DUSHANBE, May 18, 2016, Asia-Plus – The U.S. Senate on Tuesday unanimously passed a bill that would let the families of those killed in the Sept. 11 attacks sue Saudi Arabia for any role in the terrorist plot.
According to The New York Times, the bill brings Congress closer to a showdown with the White House, which has threatened to veto the legislation.
The Senate’s passage of the bill, which will now be taken up in the House of Representatives, is reportedly another sign of escalating tensions in a relationship between the United States and Saudi Arabia that once received little scrutiny from lawmakers.
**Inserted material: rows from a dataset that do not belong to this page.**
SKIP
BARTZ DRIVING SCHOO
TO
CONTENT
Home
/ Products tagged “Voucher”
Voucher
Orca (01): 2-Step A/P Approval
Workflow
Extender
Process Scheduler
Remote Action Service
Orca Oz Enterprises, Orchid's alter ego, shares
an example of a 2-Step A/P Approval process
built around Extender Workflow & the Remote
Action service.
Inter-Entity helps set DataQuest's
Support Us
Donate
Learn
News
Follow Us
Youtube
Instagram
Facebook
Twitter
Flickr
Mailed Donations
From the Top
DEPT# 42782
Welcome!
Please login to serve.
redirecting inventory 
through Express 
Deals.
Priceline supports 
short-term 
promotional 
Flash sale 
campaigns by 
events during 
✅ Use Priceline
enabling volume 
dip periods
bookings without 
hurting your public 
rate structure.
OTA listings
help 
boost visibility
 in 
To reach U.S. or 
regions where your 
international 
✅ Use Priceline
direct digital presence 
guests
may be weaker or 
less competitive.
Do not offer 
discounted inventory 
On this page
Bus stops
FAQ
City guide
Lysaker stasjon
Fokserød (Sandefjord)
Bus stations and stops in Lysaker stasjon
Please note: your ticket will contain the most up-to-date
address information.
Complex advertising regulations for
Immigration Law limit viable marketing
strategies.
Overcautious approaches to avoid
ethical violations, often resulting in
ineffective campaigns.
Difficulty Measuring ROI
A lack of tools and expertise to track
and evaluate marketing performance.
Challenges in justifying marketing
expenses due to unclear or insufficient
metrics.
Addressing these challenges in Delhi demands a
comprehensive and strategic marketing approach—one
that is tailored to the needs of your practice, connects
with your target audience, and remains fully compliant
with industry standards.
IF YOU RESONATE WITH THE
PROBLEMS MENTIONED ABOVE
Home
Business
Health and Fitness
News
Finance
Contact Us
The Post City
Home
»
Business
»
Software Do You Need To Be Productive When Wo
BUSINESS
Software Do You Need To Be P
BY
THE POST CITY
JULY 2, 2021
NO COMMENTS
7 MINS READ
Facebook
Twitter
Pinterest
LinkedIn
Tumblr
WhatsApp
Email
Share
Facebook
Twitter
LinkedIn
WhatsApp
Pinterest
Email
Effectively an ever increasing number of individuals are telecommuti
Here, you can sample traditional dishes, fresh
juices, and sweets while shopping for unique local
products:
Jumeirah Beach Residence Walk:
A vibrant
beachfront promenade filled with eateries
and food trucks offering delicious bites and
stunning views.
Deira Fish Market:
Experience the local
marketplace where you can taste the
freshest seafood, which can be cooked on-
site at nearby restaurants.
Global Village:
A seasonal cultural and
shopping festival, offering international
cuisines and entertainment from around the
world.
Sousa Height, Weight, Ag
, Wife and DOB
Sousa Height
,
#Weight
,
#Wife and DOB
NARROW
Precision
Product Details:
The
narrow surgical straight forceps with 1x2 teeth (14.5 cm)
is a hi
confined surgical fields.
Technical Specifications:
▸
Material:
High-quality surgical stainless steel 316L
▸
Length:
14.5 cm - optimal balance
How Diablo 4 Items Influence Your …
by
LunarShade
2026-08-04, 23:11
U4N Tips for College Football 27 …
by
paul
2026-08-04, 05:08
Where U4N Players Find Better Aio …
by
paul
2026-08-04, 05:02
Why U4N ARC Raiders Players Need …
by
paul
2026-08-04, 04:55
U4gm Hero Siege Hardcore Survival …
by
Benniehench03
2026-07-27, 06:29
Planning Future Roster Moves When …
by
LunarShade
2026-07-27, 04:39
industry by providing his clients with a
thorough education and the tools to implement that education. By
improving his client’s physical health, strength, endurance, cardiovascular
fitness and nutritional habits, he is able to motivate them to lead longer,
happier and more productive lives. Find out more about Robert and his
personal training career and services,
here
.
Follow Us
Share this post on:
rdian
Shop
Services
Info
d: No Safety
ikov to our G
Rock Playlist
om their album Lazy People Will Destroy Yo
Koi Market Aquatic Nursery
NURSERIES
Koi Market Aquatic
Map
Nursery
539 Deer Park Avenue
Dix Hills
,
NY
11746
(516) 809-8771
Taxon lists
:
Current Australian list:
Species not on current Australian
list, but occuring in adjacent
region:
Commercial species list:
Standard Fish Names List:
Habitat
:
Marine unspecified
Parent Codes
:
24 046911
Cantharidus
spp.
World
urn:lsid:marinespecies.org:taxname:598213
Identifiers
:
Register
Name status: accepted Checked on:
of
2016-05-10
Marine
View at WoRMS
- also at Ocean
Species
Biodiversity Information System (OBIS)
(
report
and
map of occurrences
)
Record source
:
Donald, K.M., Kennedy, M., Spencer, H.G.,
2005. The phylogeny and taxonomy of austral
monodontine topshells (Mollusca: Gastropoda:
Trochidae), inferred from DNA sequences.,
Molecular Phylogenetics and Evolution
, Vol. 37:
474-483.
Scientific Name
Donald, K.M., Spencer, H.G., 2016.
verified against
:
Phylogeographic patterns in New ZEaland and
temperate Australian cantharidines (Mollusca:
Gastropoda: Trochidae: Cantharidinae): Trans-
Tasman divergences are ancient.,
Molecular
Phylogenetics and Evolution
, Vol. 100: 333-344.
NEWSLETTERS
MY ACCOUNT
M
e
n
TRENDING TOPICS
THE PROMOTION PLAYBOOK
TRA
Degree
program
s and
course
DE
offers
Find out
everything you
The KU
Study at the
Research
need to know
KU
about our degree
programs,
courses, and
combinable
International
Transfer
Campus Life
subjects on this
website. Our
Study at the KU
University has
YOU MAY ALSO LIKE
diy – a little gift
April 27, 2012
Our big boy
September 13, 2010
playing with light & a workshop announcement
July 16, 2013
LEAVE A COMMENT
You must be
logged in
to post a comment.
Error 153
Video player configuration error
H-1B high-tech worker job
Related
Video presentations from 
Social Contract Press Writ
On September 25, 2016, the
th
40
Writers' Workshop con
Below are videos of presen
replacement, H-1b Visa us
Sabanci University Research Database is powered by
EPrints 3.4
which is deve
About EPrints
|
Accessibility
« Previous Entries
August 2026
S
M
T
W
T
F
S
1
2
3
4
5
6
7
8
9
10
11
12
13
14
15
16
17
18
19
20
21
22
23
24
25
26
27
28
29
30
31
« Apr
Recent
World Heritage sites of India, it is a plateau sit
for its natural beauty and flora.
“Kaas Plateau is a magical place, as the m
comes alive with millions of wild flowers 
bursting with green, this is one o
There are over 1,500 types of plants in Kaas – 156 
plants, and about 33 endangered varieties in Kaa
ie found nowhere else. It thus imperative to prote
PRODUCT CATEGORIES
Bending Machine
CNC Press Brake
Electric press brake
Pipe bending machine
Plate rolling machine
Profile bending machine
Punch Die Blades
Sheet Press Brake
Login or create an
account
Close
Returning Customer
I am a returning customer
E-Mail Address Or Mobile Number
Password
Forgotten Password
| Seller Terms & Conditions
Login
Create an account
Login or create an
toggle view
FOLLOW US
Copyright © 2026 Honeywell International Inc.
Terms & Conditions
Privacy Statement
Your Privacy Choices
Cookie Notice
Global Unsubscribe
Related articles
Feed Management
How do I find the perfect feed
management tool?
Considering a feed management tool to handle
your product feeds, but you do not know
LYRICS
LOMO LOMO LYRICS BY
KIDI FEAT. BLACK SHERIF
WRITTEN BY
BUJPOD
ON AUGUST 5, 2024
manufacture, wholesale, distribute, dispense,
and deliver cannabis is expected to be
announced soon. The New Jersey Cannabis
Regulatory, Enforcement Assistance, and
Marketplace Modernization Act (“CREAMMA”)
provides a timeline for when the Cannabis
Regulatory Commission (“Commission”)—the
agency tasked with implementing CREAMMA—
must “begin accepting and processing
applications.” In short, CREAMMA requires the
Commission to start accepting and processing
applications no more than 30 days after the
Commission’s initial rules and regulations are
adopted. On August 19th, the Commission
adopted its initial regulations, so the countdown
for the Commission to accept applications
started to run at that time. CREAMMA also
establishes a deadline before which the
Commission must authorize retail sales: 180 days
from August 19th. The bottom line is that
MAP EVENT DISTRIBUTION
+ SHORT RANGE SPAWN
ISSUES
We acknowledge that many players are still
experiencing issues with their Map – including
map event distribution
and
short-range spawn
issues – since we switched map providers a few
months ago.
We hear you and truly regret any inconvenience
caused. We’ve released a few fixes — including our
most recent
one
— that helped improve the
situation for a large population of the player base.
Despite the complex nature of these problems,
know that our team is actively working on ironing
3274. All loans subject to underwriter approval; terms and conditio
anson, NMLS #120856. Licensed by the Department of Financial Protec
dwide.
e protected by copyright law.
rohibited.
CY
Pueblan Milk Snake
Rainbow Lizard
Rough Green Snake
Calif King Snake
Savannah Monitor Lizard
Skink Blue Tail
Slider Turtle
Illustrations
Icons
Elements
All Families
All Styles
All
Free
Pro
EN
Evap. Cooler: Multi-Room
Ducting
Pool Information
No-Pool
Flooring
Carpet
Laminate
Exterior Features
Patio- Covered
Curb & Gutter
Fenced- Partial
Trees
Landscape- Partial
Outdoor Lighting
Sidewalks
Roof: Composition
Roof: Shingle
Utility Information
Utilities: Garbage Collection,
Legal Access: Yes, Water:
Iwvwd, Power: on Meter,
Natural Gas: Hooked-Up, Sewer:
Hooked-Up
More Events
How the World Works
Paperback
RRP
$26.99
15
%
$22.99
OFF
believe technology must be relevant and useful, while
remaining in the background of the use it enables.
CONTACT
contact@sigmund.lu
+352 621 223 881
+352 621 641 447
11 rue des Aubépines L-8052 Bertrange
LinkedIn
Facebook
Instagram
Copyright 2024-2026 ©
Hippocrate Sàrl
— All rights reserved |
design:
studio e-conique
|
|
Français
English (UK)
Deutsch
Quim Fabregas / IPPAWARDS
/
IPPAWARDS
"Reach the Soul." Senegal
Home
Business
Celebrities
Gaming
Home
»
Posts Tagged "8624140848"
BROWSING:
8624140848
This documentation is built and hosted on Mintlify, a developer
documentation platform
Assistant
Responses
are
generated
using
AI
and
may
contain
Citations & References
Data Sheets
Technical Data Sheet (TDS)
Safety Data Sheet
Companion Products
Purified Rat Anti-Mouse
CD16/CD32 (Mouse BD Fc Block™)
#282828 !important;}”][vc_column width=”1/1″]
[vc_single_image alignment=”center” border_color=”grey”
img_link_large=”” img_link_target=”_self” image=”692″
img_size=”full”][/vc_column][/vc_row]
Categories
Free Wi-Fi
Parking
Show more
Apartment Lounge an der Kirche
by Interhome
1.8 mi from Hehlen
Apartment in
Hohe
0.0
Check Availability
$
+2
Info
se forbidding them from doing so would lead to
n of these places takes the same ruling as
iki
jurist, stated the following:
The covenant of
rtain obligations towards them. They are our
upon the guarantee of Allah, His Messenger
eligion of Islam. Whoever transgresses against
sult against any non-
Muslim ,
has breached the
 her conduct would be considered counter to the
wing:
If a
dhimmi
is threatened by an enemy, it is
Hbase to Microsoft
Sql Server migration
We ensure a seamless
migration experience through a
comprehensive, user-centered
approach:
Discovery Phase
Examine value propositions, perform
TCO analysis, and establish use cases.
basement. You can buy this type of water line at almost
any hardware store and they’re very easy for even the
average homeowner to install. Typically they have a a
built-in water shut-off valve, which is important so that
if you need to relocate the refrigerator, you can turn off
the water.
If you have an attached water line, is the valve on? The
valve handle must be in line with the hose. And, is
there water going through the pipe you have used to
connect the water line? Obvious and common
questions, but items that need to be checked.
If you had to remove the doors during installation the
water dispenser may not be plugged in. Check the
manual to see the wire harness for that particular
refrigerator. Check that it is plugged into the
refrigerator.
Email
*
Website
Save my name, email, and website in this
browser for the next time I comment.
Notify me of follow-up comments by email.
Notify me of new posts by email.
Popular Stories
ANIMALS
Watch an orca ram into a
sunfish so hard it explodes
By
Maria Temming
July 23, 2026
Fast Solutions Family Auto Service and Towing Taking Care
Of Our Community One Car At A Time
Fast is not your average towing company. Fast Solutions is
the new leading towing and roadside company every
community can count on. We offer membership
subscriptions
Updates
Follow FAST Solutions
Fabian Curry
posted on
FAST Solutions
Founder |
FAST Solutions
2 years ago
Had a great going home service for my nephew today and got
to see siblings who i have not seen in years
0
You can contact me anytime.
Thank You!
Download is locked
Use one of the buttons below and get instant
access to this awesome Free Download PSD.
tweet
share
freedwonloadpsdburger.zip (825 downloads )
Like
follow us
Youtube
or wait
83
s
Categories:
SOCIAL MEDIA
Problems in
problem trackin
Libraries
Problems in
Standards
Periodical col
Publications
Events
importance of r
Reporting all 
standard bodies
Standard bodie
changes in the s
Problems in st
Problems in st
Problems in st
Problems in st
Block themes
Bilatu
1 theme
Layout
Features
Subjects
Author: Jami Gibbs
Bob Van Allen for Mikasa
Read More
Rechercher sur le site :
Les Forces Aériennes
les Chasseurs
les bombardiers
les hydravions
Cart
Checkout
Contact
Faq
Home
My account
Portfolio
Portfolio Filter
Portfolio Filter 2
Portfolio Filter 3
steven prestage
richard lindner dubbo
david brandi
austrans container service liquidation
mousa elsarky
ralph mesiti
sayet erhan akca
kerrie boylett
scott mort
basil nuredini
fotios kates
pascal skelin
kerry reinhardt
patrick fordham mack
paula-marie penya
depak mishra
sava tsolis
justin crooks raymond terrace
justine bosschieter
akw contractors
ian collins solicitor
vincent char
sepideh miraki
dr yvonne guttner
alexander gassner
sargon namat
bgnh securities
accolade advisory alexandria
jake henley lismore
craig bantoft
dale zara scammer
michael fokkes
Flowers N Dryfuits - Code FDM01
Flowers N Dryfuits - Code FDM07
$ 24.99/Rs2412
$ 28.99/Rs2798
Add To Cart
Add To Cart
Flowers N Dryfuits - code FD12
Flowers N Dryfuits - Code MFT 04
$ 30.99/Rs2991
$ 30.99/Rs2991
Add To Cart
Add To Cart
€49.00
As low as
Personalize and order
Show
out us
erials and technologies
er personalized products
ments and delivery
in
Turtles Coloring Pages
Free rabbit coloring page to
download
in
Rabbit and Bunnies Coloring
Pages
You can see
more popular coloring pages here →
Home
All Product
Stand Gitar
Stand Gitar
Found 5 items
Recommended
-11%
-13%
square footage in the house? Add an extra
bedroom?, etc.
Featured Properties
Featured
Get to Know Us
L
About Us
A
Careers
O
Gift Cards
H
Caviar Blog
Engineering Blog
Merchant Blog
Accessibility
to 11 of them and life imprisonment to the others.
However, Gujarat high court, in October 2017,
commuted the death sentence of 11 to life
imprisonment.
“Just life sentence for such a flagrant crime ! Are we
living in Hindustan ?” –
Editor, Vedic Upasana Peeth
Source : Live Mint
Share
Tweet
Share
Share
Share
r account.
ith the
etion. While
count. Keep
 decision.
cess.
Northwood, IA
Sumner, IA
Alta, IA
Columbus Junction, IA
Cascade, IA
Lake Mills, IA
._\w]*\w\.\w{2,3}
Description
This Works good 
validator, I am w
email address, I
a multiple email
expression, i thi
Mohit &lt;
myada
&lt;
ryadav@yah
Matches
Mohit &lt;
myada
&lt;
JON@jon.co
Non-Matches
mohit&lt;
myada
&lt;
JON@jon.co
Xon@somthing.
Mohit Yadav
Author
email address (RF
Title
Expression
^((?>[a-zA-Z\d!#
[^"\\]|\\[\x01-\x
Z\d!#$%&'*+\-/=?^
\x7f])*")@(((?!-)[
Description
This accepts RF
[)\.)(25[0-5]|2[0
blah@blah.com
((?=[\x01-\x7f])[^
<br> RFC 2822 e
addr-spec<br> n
The New York Times reports that administration officials have lobbied against the bill, a view that the White House spokesman Josh Earnest reiterated after the vote. And the Saudi government has warned that if the legislation passes, it might begin selling off up to $750 billion in Treasury securities and other assets in the United States before they face a danger of being frozen by American courts. Adel al-Jubeir, the Saudi foreign minister, delivered the warning to lawmakers and the administration while in Washington in March.
Many economists are reportedly skeptical that the Saudis would deliver on such a warning, saying that a sell-off would be hard to execute and would do more harm to the kingdom’s economy than to America’s.
Questions about the role Saudi officials might have played in the Sept. 11 plot have lingered for more than a decade, and families of the victims have used various lawsuits to try to hold members of the Saudi royal family and charities liable for what they allege is financial support of terrorism.
But these moves have been mostly blocked, in part because of a 1976 law that gives foreign nations some immunity from lawsuits in American courts.
The Senate bill carves out an exception to the law if foreign countries are found culpable for terrorist attacks that kill American citizens within the United States.
Reuters reports that if the “Justice Against Sponsors of Terrorism Act,” or JASTA, became law, it would remove the sovereign immunity, preventing lawsuits against governments, for countries found to be involved in terrorist attacks on U.S. soil. It would allow survivors of the attacks, and relatives of those killed in the attacks, to seek damages from other countries.
In this case, it would allow lawsuits to proceed in federal court in New York as lawyers try to prove that the Saudis were involved in the attacks on the World Trade Center and Pentagon.
Financial Times reports that Saudi Arabia has been heavily critical of the Obama administration over its diplomatic outreach to Iran that led to last year’s nuclear deal and has pushed the US to get more involved in the conflict in Syria.
Families of 9/11 victims have reportedly stepped up calls in recent months for the Obama administration to publish the 28-pages of the report by the 9/11 Commission which are still classified.
According to CNN, last week a former Republican member of the commission said that he believed there was clear evidence that Saudi government employees provided support to the 9/11 hijackers when they were in the US.
John Lehman, a former Navy secretary in the Reagan administration, said that he agreed with the report’s conclusion that there was no evidence that the “Saudi government as an institution” or senior officials were involved in the attacks, but he told CNN that the evidence about the role of some lower-level officials needed to be “vigorously pursued.”